Hysteria is what every automaker fears with recalls. Case in point: back in the 1980s, Audi had a bogus “untended acceleration” recall on its hands with its Audi 5000. Fueled by media and consumer hysteria, this problem, which was never proven to exist, killed Audi’s sales in the United States. It took years for memories to fade, and the company to recover.
BMW has had a record year for sales in April. Given the number of vehicles BMW produces, the number of recalls for it this year is moderate. In this particular case, the recall affects some BMW diesel engine’s emissions, and it is unclear how many luxury-minded people need or want diesel-powered vehicles.

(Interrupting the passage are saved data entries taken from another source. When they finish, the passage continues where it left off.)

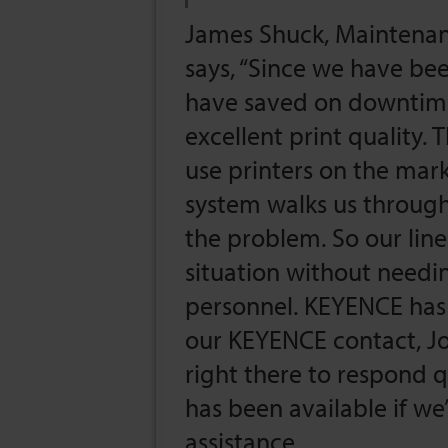
James Shuck, Maintenanc
says, “Since we have be
have saved on downtime,
excellent print quality.
use printers on the mark
system walks us through,
the problem. So our line
situation without needi
personnel. KEYENCE has 
our KEYENCE contact, J
right there to respond q
has been available if we
assistance.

From a branding and positioning standpoint, BMW owns the word “driving,” as in “The Ultimate Driving Machine,” so it is known primarily as a performance vehicle. The opulent appointments come only in the higher-priced BMW models. In my opinion, the best BMW can do in this case is put a positive environmental spin on their recall effort, stating that the company is committed to keeping every BMW’s emissions output as low as possible, so everyone can breathe easier.
How will consumers respond? It depends on a few factors: the number of recalls that car has already received, the particular issue being resolved, and the owner’s past experience with the dealership where the recalls are handled. This particular recall has to do with diesel emissions so it’s simple and doesn’t cause alarm or raise eyebrows. However, when a recall is addressing a design flaw that could cause harm, it will cause concern and worry. Even more so if the news media picks up on the story.
Even though this recall deals with emissions, BMW has other recalls on its hands that are more serious. For instance, a circuit board on 2012 and 2011 BMWs and some 2010 Rolls Royce (a wholly owned subsidiary of BMW), can overheat and possibly catch fire.